● **Assignment**: Look through the records below for the line holding "дней, чтобы вернуть". Write it out exactly, with each following line through the line holding "Стоимость ремонтных работ".

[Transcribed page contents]
• • • • • • •

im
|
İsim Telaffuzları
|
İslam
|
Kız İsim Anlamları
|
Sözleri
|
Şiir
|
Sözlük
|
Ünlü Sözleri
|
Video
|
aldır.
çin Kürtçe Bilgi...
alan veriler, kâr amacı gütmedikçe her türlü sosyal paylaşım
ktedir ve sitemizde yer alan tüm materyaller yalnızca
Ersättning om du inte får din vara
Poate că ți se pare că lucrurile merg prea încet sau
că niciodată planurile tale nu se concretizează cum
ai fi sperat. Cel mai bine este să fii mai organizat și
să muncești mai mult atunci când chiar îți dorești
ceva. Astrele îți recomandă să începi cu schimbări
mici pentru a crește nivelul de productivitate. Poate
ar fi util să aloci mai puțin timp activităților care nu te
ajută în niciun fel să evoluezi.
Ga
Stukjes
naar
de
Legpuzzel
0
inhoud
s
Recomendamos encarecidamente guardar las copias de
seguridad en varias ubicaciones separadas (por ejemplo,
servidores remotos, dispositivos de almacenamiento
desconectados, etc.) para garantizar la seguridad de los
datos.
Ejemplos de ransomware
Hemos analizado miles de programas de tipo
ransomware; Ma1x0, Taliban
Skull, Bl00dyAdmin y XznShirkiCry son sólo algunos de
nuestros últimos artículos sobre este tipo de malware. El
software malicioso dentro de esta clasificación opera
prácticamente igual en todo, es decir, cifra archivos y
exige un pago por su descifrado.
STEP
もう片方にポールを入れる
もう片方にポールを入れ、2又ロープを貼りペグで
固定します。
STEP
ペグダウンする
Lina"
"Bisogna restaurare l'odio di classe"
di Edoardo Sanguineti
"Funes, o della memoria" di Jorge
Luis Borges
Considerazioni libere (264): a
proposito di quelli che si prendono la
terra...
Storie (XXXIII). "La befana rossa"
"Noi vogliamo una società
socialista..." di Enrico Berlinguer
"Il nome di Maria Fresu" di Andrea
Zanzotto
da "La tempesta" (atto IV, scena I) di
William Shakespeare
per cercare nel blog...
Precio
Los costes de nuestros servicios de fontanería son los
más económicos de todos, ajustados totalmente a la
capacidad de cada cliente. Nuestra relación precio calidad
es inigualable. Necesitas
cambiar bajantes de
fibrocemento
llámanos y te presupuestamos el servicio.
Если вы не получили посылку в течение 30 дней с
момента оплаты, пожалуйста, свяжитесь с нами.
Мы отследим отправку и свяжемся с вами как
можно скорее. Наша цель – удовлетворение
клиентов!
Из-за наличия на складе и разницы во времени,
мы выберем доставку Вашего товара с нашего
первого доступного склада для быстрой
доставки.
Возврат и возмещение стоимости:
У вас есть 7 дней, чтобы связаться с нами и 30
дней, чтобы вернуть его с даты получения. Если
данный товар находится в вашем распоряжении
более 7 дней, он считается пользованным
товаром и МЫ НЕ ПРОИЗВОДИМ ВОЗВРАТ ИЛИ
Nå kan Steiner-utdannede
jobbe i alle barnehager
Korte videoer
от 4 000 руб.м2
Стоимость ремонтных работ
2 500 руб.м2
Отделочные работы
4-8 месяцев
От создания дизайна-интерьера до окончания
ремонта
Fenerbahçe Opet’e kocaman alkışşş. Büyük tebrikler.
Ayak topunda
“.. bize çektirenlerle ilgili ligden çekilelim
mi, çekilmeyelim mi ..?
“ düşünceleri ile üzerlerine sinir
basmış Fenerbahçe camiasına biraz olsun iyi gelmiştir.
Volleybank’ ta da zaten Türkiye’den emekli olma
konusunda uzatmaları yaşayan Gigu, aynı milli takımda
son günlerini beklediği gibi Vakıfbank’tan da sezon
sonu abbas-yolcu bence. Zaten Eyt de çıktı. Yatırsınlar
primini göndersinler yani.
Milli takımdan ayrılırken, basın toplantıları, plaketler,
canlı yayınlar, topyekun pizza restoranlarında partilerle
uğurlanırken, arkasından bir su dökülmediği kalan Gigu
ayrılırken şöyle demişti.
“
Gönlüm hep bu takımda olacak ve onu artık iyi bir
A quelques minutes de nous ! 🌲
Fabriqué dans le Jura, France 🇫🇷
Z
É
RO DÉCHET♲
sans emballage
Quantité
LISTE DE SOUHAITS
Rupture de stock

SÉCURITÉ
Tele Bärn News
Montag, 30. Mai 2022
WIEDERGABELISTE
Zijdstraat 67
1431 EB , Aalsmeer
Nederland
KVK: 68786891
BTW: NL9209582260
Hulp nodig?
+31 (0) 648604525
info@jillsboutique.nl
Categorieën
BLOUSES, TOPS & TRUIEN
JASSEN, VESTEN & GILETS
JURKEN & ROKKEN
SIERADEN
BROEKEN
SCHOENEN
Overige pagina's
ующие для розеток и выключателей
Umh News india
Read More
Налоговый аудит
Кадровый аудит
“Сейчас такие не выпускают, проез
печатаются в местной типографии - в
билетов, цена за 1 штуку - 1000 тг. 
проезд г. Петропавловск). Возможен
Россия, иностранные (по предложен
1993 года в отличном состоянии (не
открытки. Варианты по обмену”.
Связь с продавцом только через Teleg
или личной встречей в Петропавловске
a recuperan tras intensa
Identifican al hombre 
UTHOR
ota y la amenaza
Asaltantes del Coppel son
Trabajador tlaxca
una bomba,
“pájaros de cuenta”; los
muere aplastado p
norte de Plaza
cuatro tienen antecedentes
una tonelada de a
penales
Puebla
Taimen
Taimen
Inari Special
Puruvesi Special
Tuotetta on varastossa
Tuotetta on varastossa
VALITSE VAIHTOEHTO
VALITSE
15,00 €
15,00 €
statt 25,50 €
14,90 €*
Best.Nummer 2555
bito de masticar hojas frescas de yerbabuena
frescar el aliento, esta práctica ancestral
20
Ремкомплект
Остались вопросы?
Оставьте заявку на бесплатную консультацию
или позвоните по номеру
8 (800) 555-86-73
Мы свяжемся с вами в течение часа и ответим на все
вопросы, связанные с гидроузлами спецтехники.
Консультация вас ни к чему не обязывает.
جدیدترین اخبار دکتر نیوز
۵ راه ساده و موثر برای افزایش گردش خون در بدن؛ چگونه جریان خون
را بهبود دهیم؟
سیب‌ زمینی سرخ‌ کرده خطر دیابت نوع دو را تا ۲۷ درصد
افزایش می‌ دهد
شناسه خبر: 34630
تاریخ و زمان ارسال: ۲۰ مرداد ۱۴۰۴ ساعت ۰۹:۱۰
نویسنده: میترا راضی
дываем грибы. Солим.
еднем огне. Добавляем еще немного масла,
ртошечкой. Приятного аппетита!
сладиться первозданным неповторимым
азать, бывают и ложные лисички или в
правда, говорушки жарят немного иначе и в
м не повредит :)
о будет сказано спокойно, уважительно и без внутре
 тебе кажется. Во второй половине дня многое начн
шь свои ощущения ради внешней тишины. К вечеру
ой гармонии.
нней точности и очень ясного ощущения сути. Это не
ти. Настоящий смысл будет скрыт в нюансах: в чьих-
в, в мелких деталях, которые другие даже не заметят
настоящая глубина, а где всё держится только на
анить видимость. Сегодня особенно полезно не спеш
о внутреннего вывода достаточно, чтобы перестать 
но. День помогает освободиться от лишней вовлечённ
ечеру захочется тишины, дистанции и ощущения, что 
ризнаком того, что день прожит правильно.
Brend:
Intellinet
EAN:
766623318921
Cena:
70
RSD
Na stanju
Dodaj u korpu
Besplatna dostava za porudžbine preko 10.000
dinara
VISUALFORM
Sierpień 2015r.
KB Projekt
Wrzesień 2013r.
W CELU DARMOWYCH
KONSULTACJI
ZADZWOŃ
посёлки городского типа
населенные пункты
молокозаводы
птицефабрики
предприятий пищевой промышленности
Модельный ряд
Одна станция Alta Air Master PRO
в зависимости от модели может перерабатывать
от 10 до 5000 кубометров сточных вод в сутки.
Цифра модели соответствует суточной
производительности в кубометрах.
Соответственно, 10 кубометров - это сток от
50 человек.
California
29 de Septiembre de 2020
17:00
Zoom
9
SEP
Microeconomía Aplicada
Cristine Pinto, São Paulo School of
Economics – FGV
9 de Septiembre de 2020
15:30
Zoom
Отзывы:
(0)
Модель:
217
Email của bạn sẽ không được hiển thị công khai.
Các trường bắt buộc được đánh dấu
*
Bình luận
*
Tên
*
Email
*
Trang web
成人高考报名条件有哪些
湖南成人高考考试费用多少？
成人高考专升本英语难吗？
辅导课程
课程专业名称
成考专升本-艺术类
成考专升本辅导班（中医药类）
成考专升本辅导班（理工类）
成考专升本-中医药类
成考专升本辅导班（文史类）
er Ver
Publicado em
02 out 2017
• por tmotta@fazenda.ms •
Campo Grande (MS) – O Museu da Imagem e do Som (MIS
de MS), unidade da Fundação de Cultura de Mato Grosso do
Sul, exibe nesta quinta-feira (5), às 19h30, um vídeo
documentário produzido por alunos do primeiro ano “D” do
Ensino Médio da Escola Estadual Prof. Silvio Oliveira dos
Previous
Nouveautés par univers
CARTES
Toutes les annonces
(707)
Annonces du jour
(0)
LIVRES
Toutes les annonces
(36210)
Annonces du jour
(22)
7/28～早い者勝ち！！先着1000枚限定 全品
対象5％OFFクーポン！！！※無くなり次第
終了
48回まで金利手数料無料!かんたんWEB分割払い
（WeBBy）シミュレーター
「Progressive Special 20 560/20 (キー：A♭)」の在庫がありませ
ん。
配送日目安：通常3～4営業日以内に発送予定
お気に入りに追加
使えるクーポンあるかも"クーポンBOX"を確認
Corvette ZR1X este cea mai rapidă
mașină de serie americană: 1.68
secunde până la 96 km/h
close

• • • • • • •

● **Output**:
дней, чтобы вернуть его с даты получения. Если
данный товар находится в вашем распоряжении
более 7 дней, он считается пользованным
товаром и МЫ НЕ ПРОИЗВОДИМ ВОЗВРАТ ИЛИ
Nå kan Steiner-utdannede
jobbe i alle barnehager
Korte videoer
от 4 000 руб.м2
Стоимость ремонтных работ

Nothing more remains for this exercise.